┏━━

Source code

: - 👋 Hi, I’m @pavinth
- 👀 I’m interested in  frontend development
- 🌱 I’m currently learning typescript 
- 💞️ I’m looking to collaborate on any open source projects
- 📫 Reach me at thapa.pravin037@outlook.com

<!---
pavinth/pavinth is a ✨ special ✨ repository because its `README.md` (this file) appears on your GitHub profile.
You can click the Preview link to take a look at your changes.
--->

┗━━

* PROMPT
Can you duplicate the whole listing above line for line, with no changes?

* TASK SOLUTION
Source code

: - 👋 Hi, I’m @pavinth
- 👀 I’m interested in  frontend development
- 🌱 I’m currently learning typescript 
- 💞️ I’m looking to collaborate on any open source projects
- 📫 Reach me at thapa.pravin037@outlook.com

<!---
pavinth/pavinth is a ✨ special ✨ repository because its `README.md` (this file) appears on your GitHub profile.
You can click the Preview link to take a look at your changes.
--->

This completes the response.